When Philadelphia officials gathered for an Election Day planning session in the city’s Emergency Operations Center last month, they gamed out a range of concerning scenarios.
What if in-person votes suggest President Donald Trump is winning Pennsylvania after the polls close, but the slow counting of mail ballots in Philadelphia flips the tally in favor of Democratic nominee Joe Biden in the days after? And what happens if Trump then wrongly claims the election is being stolen from him and calls on supporters to storm elections offices?

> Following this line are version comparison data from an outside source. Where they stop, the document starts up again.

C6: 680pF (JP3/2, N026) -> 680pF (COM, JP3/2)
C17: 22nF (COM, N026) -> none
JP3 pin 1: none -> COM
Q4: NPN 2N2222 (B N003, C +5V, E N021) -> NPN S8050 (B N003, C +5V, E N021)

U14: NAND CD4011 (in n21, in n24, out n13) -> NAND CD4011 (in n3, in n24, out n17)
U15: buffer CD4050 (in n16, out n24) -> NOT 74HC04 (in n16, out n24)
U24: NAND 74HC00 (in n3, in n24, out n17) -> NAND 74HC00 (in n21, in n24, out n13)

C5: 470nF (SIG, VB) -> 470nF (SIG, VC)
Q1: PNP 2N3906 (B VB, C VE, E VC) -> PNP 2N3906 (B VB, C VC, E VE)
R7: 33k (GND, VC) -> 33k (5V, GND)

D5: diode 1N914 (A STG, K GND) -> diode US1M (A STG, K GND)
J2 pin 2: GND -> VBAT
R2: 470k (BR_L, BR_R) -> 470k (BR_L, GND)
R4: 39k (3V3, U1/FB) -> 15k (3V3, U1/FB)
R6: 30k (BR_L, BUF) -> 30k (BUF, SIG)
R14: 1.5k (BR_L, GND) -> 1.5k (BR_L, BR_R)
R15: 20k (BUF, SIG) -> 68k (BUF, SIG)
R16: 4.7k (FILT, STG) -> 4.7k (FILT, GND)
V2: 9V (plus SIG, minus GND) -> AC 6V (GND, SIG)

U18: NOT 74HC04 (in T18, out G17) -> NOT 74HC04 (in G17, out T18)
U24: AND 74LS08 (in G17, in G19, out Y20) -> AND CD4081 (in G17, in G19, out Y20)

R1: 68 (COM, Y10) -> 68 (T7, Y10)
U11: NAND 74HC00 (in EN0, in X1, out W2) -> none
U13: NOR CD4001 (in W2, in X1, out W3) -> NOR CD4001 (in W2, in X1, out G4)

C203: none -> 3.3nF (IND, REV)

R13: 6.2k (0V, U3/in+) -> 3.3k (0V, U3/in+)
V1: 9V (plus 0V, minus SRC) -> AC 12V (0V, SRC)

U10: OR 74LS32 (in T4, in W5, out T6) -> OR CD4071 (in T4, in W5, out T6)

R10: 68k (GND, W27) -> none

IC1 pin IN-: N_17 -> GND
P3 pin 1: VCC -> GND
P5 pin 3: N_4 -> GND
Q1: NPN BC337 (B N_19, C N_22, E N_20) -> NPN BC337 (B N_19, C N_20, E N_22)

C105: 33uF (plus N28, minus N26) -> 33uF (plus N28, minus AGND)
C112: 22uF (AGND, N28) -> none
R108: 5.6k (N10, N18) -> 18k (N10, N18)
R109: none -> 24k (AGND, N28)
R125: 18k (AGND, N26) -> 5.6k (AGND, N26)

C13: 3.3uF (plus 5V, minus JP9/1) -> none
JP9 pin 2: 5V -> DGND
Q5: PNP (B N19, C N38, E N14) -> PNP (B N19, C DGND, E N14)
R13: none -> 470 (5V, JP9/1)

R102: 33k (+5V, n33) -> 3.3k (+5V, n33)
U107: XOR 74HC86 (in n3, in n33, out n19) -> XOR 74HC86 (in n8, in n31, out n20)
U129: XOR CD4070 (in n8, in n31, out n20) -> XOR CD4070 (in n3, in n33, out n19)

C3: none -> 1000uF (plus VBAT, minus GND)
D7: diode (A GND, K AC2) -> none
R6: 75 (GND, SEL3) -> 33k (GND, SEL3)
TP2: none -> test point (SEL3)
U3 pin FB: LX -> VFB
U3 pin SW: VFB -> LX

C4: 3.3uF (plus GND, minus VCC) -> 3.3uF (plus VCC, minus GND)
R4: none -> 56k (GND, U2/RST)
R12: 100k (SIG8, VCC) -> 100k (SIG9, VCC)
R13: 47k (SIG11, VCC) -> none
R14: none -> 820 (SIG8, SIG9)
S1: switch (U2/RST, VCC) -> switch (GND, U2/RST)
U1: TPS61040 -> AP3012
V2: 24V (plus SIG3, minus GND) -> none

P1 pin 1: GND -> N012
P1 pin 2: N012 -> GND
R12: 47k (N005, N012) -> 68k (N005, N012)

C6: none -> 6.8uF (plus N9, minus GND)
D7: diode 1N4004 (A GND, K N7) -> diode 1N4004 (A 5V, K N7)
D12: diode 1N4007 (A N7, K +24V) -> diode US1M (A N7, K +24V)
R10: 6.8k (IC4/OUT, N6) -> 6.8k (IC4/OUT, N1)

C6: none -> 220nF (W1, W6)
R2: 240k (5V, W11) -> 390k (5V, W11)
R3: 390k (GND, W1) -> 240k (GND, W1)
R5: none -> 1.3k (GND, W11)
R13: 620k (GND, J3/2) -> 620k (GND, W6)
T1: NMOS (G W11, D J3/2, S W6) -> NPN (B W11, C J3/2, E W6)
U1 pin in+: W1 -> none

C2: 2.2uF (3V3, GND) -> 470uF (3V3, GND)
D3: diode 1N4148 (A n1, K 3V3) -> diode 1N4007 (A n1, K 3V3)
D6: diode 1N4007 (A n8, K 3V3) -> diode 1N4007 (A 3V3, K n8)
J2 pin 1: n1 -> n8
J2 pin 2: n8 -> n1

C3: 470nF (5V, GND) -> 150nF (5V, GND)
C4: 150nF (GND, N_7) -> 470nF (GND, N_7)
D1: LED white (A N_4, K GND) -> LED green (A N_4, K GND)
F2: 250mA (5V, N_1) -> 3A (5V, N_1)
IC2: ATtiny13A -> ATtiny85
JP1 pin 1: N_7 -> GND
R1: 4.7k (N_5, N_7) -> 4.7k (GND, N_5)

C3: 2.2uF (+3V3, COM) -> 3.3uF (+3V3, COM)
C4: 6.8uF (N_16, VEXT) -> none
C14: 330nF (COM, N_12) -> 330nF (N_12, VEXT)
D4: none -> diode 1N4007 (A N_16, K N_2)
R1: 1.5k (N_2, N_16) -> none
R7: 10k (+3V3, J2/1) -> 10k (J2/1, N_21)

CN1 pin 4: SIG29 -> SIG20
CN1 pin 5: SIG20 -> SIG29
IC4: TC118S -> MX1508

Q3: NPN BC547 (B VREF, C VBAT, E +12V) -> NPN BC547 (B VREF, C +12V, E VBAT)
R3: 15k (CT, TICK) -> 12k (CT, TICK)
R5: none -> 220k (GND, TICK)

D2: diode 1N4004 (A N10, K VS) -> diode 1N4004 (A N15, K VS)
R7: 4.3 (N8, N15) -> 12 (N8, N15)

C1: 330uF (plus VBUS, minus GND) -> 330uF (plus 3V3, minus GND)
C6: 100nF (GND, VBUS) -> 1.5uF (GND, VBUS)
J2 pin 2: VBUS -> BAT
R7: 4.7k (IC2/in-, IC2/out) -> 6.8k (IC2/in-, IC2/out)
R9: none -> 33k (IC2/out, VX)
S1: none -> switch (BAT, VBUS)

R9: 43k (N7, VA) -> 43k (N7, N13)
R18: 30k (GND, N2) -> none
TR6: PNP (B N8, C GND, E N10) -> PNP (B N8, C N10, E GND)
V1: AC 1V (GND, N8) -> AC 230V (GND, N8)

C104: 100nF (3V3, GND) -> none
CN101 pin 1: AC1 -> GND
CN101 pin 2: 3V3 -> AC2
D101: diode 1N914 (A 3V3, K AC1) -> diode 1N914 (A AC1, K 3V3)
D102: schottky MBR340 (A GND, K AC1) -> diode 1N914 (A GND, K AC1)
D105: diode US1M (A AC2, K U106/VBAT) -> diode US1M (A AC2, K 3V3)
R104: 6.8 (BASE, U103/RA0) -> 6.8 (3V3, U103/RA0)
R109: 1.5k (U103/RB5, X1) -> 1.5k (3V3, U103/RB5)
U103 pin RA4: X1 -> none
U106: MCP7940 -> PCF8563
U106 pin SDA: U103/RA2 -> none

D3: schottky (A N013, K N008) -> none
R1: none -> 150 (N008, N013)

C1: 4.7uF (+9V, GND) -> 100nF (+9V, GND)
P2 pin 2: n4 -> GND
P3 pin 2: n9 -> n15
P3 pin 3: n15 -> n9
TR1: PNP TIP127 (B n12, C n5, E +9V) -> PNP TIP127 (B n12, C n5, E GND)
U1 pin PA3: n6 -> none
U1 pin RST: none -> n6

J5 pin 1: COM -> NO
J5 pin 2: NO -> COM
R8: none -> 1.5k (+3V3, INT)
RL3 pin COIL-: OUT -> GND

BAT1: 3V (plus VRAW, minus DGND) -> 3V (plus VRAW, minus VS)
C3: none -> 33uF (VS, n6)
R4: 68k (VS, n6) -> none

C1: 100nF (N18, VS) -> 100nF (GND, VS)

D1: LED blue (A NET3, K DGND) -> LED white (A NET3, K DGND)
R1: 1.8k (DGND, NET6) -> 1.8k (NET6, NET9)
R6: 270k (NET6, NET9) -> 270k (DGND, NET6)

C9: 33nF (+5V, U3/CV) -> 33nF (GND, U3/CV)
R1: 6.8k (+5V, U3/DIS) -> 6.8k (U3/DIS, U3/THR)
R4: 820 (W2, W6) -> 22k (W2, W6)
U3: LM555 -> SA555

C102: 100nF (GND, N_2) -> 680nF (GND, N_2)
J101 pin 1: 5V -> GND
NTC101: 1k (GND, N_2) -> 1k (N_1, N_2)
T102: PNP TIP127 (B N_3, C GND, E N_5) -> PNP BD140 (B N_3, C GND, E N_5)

“This is the scenario that scared people the most,” said one participant in the planning session, who like two others present would discuss it only on condition of anonymity so they could describe a process that wasn’t open to public participation.
Their fear isn’t unfounded.
Trump has for months falsely assailed mail ballots as being vulnerable to widespread fraud, leading his voters to shun them. Requests for mail ballots in Pennsylvania show Democrats using them in far greater numbers than Republicans. They take longer to count than votes cast on polling-place machines, meaning early returns will disproportionately count Trump voters — a phenomenon Democrats have branded the “red mirage,” though it’s known academically as the “blue shift.” And while election officials can’t legally start counting mail ballots in Pennsylvania until the polls open on Election Day, Trump has made clear he wants the results known by that night.
Dozens of officials talked through how to handle this scenario and others over the course of four hours in the EOC, in the basement of the Fire Administration Building, where long banks of large video screens stand in front of clusters of work stations. It’s a place where the city deals with everything from the coronavirus pandemic to crowd control after an Eagles Super Bowl victory — and now, potential postelection unrest.
Officials from the City Commissioners — who run elections — police, fire, the Office of Emergency Management, and other agencies, along with staffers from the Pennsylvania Emergency Management Agency, left with plans they hope they’ll never need. Their meeting took place before Trump put Philadelphia on the front lines of his attack on voting by declaring in a nationally televised debate that “bad things happen” in the city’s elections.